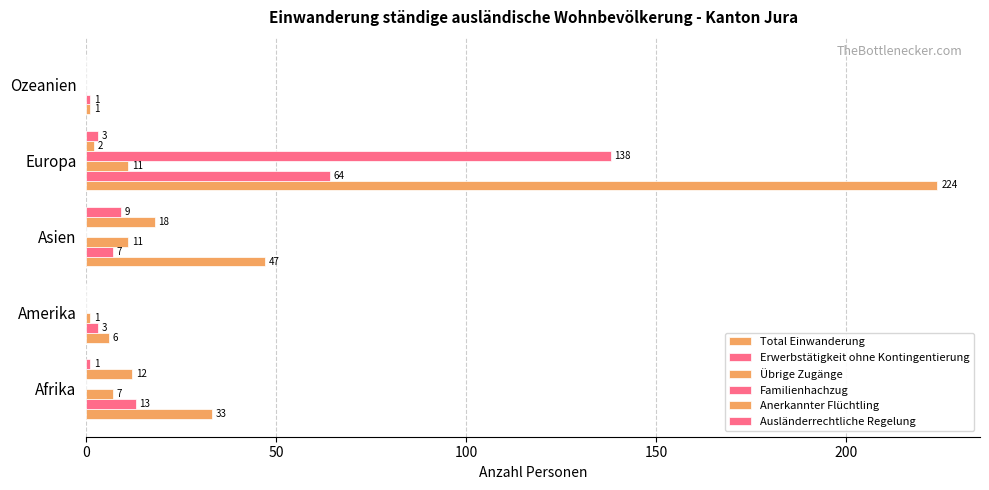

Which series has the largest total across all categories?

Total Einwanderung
--
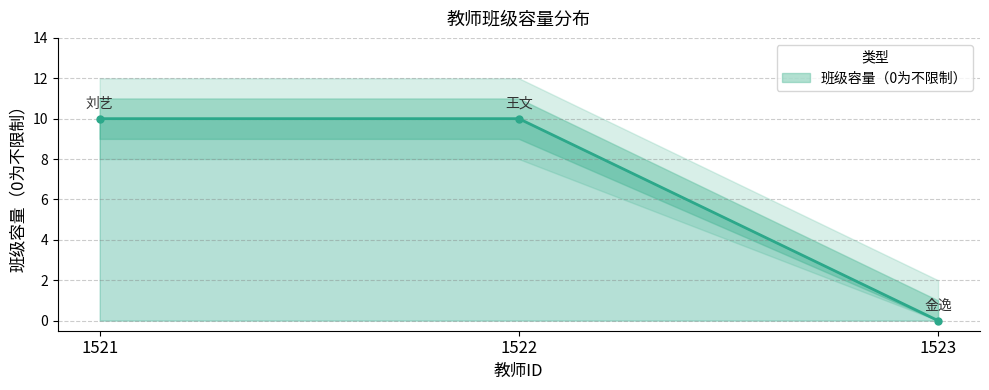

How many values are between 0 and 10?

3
---
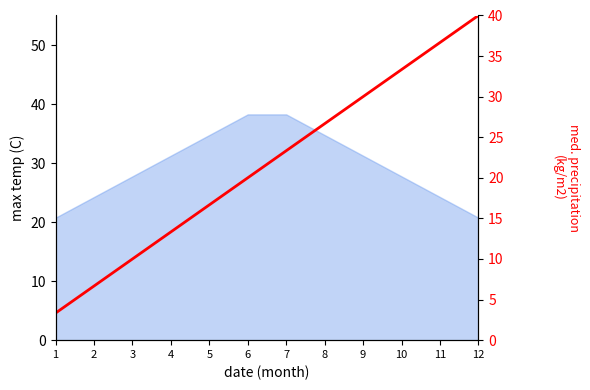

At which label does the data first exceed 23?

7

▸ **What to do**: From the records above, pull out each line that includes the word "series".

▸ **Solution to this problem**:
Which series has the largest total across all categories?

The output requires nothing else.